# Choosing Civility



## Georgia Boy (Feb 15, 2006)

On a morning radio I listen to sometimes while taking the kids to school, there was a gentleman talking about the geberal decline of civility. He had some refreshing guidelines and reminders that users to this forum would appreciate. I discovered his site here, and I plan to see if his book can be found at my local big box bookstore:

Dr. P.M. Forni, a professor at Johns Hopkins University:
https://web.jhu.edu/civility


----------



## jackmccullough (May 10, 2006)

Looks pretty interesting. It's hard to argue against civility, even in the event of true disagreement.


----------



## Trenditional (Feb 15, 2006)

Its unfortunate that we can't have society choose civility. I know we can achieve it one person at a time, but how long until the effects will be noticable?


----------



## Wayfarer (Mar 19, 2006)

We could certainly use more civility. I believe part of its demise is that the media (yes, I am blaming them on this one) usually portray civil folks as weak, both of will and body. There is much more to it of course, but I think if polite and civil people were heros more often than the rude renegade or oppositional figure, we would see a shift.

Cheers


----------



## gsi (Nov 3, 2005)

I totally agree with you Wayfarer. It's almost like the media portrays being civil as unmanly.


----------



## mpcsb (Jan 1, 2005)

gsi said:


> I totally agree with you Wayfarer. It's almost like the media portrays being civil as unmanly.
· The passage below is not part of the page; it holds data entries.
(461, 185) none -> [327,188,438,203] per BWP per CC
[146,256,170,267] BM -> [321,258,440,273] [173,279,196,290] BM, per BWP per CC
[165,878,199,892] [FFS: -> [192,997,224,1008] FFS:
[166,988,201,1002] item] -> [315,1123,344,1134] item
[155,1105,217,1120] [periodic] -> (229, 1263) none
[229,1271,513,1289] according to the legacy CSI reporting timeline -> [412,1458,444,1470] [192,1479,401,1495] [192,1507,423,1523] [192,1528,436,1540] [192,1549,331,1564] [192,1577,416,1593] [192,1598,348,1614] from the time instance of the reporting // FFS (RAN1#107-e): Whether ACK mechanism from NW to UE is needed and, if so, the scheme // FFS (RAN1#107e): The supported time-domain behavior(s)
So this may explain why political campaigns and discourse are so crude. They're not 'attack ads' they're 'manly ad'. I wish I could think this humorous, but it's just sad.


----------



## Wayfarer (Mar 19, 2006)

mpcsb said:


> So this may explain why political campaigns and discourse are so crude. They're not 'attack ads' they're 'manly ad'. I wish I could think this humorous, but it's just sad.
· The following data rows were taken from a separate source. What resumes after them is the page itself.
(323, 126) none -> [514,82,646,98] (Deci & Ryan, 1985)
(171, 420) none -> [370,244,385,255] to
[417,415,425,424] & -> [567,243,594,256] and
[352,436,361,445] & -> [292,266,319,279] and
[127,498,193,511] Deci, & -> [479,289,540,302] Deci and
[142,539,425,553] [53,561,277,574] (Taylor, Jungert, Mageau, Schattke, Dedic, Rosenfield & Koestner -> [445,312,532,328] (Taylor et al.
There could be some truth to that thought. Remember the Al Gore/Naomi Wolfe flap where he needed a feminist consultant to appear "Alpha Male"? I am sure there are examples on both sides of the aisle, that one just popped to mind as a particularly good one.


----------



## crs (Dec 30, 2004)

The news media's task is to reflect society as it is, within some bounds. On newspapers we have discussions most nights about whether a certain word ought to be used, or how graphic we ought to be in describing a crime or sex, or whether a photo is in poor taste. But you can try to clean it up only so much before readers begin to wonder, incorrectly, what else is being sanitized. We try to not make blanket rules but to consider each thing in its context. I call it the "Jimmy Carter rule." Newspapers at the time considered the word "ass" a vulgarity that should not be used. When Carter said of Ted Kennedy's challenge, "I'll whip his ass," the use of the word was news itself and we had to run it, whereas if a plumber had said it, we'd have used, "I'll whip his [butt]."

I would prefer a more civil tone in print because I don't believe slobs are especially interested in reading even if we wrote the thing in crayon. But some editors are afraid of looking quaint and irrelevant if they take the high road.


----------